Intervention involves rigorously studying past shootings and homicides, identifying patterns, connections, and group dynamics. This helps to focus efforts on those most at risk of being perpetrators or victims.
Efforts then focus on engaging in robust outreach in order to build trust, defuse dangerous situations and provide an array of services and alternatives to violence.
It’s this last part- providing services and long-term care- that is so crucial. If we cannot follow up with resources, that client will lose trust. And without those resources, clients have little alternatives to the default around them: violence.
WHY WE MUST DO THIS
Poverty, lack of good employment and education opportunities, unaffordable housing and childcare, and other systemic problems contribute to community gun violence, but the solutions we have to address these systemic problems do not reduce gun violence. Gun violence must be tackled directly, with focused efforts that can achieve significant results in a short amount of time.

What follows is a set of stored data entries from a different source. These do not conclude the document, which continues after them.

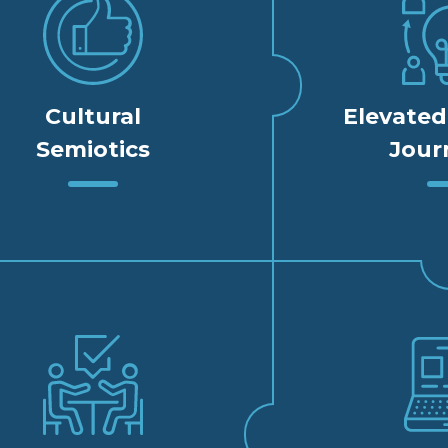
Cultural
Elevate
Semiotics
Jour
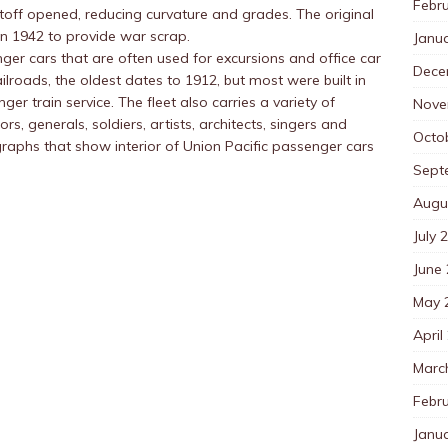
Febr
toff opened, reducing curvature and grades. The original
in 1942 to provide war scrap.
Janu
ger cars that are often used for excursions and office car
Dece
ailroads, the oldest dates to 1912, but most were built in
er train service. The fleet also carries a variety of
Nove
s, generals, soldiers, artists, architects, singers and
Octo
aphs that show interior of Union Pacific passenger cars
Sept
Augu
July 
June
May 
April
Marc
Febr
Janu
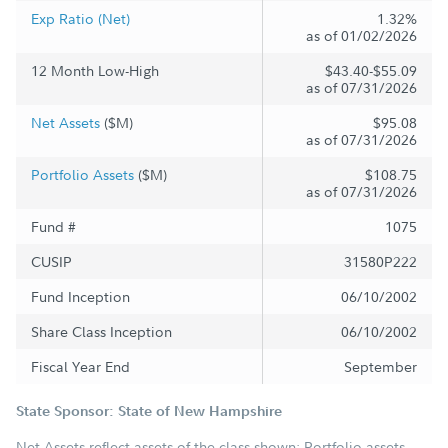
Exp Ratio (Net)
1.32%
as of 01/02/2026
12 Month Low-High
$43.40-$55.09
as of 07/31/2026
Net Assets
($M)
$95.08
as of 07/31/2026
Portfolio Assets
($M)
$108.75
as of 07/31/2026
Fund #
1075
CUSIP
31580P222
Fund Inception
06/10/2002
Share Class Inception
06/10/2002
Fiscal Year End
September
State Sponsor: State of New Hampshire
Net Assets reflect assets of the class shown; Portfolio assets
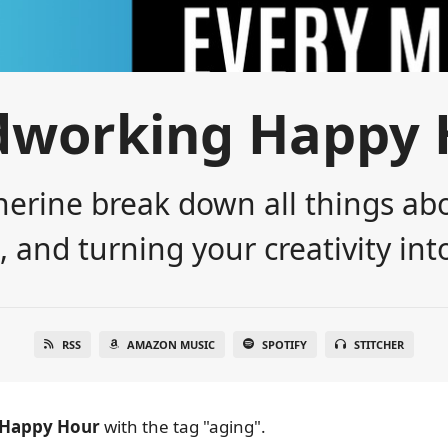
dworking Happy 
erine break down all things abo
 and turning your creativity into
RSS
AMAZON MUSIC
SPOTIFY
STITCHER
Happy Hour
with the tag "aging".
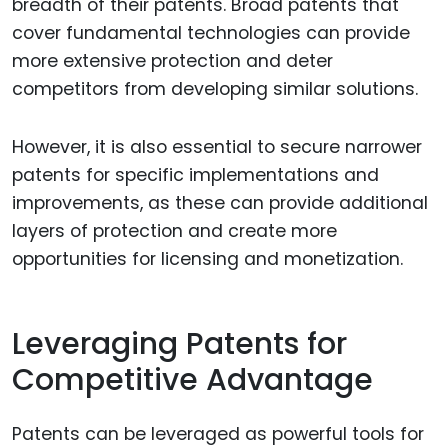
breadth of their patents. Broad patents that
cover fundamental technologies can provide
more extensive protection and deter
competitors from developing similar solutions.
However, it is also essential to secure narrower
patents for specific implementations and
improvements, as these can provide additional
layers of protection and create more
opportunities for licensing and monetization.
Leveraging Patents for
Competitive Advantage
Patents can be leveraged as powerful tools for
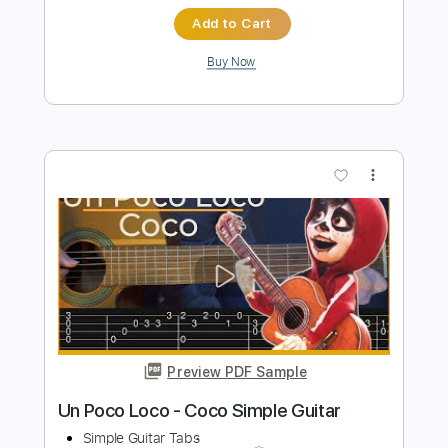
Preview PDF Sample
Grim Tormentor
Conan
Transcribed by:
sambrown
Length
FULL
Guitar Pro, PDF
Delivery Files
Includes
Lead Tracks 🎸
Rhythm Tracks 🎶
Tuning F C F A# D G
114 Bpm
Audio-Synced
Tablature
Instant Delivery
$22.00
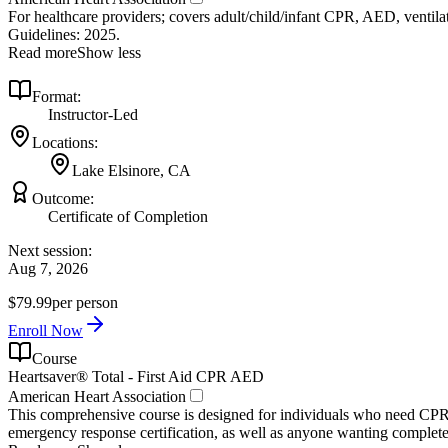
For healthcare providers; covers adult/child/infant CPR, AED, ventilat
Guidelines: 2025.
Read more
Show less
Format:
Instructor-Led
Locations:
Lake Elsinore, CA
Outcome:
Certificate of Completion
Next session:
Aug 7, 2026
$79.99
per person
Enroll Now
Course
Heartsaver® Total - First Aid CPR AED
American Heart Association
This comprehensive course is designed for individuals who need CPR 
emergency response certification, as well as anyone wanting complete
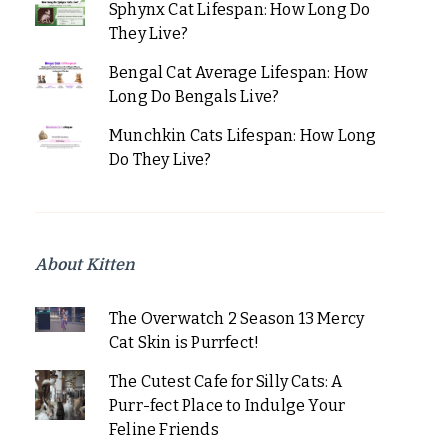
Sphynx Cat Lifespan: How Long Do
They Live?
Bengal Cat Average Lifespan: How
Long Do Bengals Live?
Munchkin Cats Lifespan: How Long
Do They Live?
About Kitten
The Overwatch 2 Season 13 Mercy
Cat Skin is Purrfect!
The Cutest Cafe for Silly Cats: A
Purr-fect Place to Indulge Your
Feline Friends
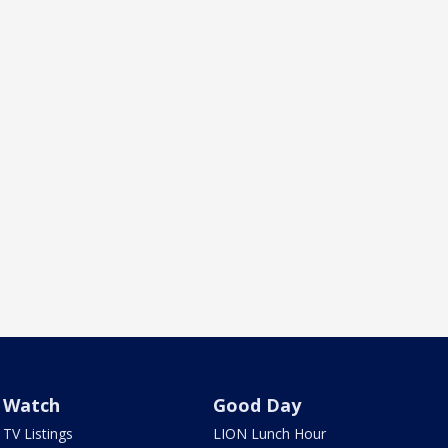
Watch
Good Day
TV Listings
LION Lunch Hour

Research proves that as we reduce gun violence, we will also improve other societal conditions. A 2012 study by Everytown and the Urban Institute showed that gun violence surges in specific neighborhoods greatly contributed to losses in wealth, jobs, and economic development.
Each additional homicide in a census tract was significantly associated with two fewer retail and service businesses the next year. For census tracts with available gunshot detection technology data, every 10 fewer incidents of gunfire in a census tract were significantly related to one new business opening, the creation of 20 jobs in new businesses, $1.3 million more in sales at new businesses, and one fewer business closure.
By reducing gun violence, we make it safe to go outside, go to school, go to work, and open a new business. By reducing gun violence, we can make substantial progress on safety, equity, and economic security in our most impacted communities.
Government can’t do it alone. In order to bring about real change and save lives, everyone across the city must act.
THE ANSWERS ARE
IN THE COMMUNITY
The communities most impacted by gun violence know what is needed, and know how to reach people. Communities do not want to be delivered public safety. They want to co-create public safety and be treated as true partners in keeping their neighborhoods safe. A transformational relationship, not transactional. This can be done. It has been done before in DC to help bring about the 2012 decline in homicides, and more recently through comprehensive plans in other cities.
DC is extremely fortunate to have numerous dedicated frontline peacemakers and dozens of grassroots organizations that can do the prevention, intervention, and transformation work that is necessary to reduce violence and maintain peace. Our role is ensuring that they have the resources- including funds, training, and capacity- necessary to get the job done.